The return phase will start once Orion swings around the Moon and deploys for a four-day inbound trajectory. As the spacecraft approaches Earth, the service module will detach, leaving the crew module to endure the intense heat of atmospheric reentry. Lessons from Artemis I’s unexpectedly severe heat shield char have driven changes to the reentry trajectory, reducing thermal stress and minimizing gas generation rates within the ablative material. Rick Henfling, the entry flight director, pointed out that the updated profile “is not going to replicate that temperature environment” of the earlier mission.

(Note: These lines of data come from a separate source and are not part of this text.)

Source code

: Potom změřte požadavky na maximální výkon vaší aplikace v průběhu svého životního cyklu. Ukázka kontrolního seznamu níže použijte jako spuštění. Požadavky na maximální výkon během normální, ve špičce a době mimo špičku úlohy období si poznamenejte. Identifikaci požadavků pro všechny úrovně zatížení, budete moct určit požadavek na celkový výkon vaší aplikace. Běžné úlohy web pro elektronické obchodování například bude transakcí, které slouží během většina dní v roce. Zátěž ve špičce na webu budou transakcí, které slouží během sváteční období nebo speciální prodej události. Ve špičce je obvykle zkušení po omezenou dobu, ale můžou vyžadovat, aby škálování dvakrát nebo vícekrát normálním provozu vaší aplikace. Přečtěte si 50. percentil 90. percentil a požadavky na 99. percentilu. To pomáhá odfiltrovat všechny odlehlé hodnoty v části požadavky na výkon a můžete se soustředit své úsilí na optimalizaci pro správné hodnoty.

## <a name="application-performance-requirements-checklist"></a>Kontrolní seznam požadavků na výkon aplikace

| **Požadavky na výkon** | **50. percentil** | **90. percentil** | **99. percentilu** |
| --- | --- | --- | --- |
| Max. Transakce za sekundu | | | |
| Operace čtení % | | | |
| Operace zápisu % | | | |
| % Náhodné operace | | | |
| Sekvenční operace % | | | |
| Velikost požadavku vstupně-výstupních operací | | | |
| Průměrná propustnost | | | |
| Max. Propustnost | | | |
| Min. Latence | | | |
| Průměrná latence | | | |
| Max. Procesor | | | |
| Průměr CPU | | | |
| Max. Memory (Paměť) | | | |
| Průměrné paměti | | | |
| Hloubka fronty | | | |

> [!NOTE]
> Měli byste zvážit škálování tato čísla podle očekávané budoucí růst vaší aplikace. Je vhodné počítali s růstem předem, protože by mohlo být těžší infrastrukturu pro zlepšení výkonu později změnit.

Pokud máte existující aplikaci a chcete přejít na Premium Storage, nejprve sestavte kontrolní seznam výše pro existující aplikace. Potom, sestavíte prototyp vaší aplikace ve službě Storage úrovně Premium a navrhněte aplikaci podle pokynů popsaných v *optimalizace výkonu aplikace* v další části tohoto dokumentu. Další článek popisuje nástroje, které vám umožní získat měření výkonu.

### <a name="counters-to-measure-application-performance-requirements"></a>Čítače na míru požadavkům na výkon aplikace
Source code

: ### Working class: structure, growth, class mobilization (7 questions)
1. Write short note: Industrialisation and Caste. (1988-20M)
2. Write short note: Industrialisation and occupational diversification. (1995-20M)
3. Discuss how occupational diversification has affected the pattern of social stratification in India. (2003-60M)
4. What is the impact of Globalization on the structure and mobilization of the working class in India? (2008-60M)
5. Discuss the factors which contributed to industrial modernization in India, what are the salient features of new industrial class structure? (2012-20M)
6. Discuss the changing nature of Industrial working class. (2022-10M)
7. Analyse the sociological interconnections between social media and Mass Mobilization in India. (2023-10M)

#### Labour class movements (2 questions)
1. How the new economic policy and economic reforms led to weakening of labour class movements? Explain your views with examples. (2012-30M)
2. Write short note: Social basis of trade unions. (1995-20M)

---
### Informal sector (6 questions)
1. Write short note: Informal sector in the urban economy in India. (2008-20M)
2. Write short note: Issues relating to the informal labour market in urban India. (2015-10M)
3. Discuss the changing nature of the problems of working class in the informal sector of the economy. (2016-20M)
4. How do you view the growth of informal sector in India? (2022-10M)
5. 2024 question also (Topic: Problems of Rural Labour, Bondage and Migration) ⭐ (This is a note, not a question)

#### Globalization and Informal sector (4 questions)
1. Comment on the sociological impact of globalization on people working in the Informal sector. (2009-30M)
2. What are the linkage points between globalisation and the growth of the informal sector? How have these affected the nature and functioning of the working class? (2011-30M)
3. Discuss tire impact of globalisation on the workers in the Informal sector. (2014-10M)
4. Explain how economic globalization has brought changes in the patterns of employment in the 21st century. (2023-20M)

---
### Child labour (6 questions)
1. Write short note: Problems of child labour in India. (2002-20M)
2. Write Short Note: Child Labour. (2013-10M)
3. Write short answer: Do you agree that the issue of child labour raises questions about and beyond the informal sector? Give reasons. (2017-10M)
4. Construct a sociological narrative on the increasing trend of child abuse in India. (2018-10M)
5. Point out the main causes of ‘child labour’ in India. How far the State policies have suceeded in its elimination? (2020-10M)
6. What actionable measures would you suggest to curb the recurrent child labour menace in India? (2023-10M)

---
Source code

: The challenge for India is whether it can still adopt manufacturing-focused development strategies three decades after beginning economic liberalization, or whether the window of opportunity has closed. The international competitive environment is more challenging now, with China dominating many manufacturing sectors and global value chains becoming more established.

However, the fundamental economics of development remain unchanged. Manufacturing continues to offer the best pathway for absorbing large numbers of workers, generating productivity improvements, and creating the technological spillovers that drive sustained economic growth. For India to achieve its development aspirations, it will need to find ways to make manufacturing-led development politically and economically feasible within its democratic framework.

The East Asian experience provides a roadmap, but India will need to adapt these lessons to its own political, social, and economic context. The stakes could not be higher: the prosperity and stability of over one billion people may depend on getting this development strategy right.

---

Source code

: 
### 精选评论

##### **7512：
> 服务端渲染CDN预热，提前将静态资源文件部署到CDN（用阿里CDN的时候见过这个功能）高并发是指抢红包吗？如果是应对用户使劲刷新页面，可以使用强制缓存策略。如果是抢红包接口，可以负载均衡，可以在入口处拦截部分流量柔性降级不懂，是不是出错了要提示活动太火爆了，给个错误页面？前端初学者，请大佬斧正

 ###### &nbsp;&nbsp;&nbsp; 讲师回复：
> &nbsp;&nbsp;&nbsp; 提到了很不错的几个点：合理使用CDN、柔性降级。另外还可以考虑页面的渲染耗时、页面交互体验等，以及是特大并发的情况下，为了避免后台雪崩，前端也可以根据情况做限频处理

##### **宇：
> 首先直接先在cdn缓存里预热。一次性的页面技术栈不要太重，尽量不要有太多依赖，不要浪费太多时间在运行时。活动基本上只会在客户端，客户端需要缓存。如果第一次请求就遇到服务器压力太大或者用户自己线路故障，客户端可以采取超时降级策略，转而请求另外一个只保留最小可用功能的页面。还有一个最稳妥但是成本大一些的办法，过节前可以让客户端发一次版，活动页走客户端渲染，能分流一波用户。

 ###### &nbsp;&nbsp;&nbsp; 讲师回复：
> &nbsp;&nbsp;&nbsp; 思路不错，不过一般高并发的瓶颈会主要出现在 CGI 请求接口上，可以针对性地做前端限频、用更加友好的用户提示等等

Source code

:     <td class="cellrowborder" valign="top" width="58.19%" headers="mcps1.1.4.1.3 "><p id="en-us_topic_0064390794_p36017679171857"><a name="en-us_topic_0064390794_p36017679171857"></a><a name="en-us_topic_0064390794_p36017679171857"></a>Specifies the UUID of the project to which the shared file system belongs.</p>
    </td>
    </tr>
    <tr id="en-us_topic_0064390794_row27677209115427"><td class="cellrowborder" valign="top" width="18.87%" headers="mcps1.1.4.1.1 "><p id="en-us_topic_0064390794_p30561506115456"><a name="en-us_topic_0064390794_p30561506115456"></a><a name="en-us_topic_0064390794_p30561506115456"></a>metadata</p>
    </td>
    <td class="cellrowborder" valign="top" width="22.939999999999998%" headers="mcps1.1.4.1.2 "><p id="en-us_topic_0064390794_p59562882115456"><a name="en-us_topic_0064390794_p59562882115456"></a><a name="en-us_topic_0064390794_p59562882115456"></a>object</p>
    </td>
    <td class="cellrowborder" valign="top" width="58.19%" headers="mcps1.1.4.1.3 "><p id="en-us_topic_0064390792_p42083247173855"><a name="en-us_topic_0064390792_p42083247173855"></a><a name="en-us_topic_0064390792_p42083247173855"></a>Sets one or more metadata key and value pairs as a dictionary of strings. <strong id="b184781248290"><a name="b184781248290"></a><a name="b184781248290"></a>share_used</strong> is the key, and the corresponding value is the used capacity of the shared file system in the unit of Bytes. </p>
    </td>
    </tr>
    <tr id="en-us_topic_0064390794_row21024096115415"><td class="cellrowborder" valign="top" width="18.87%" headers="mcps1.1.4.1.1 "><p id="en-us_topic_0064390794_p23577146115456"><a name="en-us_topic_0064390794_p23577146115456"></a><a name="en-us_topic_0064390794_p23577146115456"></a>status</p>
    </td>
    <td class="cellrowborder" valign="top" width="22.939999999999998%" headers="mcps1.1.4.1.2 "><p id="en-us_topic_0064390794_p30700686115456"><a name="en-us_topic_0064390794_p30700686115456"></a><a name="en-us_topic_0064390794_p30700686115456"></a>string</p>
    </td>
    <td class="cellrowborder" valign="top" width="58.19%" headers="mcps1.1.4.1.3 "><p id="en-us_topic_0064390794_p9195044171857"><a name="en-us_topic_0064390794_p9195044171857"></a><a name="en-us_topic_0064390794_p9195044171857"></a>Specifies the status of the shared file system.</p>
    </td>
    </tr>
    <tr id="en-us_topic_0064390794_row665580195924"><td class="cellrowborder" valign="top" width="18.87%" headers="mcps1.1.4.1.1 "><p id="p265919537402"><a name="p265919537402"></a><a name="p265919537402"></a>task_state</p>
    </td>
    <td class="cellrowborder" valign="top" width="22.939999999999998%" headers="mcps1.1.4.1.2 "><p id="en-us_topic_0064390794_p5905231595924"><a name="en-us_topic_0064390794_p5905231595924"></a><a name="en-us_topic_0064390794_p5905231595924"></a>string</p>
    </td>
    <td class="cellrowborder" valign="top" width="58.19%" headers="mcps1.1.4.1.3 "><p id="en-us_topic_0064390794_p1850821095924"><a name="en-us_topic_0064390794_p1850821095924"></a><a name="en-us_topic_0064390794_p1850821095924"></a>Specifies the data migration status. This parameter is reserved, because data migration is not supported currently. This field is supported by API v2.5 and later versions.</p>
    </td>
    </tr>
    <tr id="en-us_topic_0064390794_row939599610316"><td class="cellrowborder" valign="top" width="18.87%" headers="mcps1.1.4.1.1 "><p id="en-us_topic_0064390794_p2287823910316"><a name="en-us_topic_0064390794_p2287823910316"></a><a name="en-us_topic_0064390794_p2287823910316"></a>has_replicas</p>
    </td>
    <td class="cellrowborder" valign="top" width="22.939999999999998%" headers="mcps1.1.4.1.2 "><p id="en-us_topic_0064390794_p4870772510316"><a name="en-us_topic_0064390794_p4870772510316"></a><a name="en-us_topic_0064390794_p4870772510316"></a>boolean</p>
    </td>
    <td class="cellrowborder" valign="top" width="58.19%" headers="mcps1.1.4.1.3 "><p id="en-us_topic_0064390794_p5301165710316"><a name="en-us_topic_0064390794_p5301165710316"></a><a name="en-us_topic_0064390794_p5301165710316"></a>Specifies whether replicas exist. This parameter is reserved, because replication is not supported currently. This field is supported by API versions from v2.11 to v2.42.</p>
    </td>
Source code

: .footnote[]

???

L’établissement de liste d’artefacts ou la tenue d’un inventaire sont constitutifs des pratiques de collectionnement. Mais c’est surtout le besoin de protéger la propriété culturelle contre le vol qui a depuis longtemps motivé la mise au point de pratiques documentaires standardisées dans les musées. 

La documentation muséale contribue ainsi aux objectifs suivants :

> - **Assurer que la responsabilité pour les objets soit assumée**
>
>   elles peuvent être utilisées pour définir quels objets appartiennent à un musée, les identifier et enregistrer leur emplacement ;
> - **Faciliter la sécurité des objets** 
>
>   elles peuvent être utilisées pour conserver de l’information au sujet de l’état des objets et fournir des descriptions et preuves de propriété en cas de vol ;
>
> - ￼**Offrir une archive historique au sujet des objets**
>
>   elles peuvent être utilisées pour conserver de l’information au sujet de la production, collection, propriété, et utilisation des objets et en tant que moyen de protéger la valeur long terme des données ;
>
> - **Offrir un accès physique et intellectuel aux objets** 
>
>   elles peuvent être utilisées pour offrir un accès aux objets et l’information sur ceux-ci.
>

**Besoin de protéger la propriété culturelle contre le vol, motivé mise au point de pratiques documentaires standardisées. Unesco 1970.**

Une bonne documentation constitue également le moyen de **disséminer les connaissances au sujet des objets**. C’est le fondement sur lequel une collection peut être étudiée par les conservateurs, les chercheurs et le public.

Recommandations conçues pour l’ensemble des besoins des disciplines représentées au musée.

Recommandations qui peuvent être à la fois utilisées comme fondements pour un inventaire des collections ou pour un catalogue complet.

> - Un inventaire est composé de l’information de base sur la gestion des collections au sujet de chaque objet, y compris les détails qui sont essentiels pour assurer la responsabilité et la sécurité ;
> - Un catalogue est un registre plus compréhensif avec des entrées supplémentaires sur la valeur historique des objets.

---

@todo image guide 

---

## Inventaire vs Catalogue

Although Artemis II is a milestone in its own right, it is also a step toward Artemis III, which will land astronauts on the Moon no earlier than mid-2027. That mission depends on the availability of SpaceX’s Starship Human Landing System, a variant of the system intended for lunar surface transportation. But NASA’s Aerospace Safety Advisory Panel has cautioned that the HLS timeline is “significantly challenged” because of remaining engineering challenges, among them cryogenic propellant transfer in microgravity. Without this function, Starship is unable to refuel on orbit for the transit from lunar orbit to the lunar surface. NASA safety analyst Paul Hill warned that the system “could be years late for a 2027 Artemis III Moon landing.”
These delays carry geopolitical weight. China’s own lunar program, centered on its Lanyue lander, targets a crewed Moon landing by 2030, and U.S. officials have voiced determination to beat that timeline. Acting NASA Administrator Sean Duffy underscored the urgency, saying, “could be years late for a 2027 Artemis III Moon landing.”
For the time being, the success of Artemis II will not be measured by how it plants a flag, but as to whether it can safely deliver humans into deep space and return them back home, something not demonstrated since Apollo 17 in 1972. All the subsystems, from propulsion to life support, will be scrutinized, with the data collected informing the engineering course to the next giant leap.